> **Task to carry out**
Scan the listing below and copy each line holding the word "right".
[Data for analysis — start]
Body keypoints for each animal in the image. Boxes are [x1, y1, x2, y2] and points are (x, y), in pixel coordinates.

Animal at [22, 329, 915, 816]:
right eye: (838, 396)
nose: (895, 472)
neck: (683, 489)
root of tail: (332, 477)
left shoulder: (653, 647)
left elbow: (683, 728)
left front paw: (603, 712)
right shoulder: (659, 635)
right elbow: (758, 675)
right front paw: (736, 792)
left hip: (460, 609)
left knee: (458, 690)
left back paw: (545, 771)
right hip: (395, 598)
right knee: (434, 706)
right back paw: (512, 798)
[Data for analysis — finish]
> **Response to the exercise**
right eye: (838, 396)
right shoulder: (659, 635)
right elbow: (758, 675)
right front paw: (736, 792)
right hip: (395, 598)
right knee: (434, 706)
right back paw: (512, 798)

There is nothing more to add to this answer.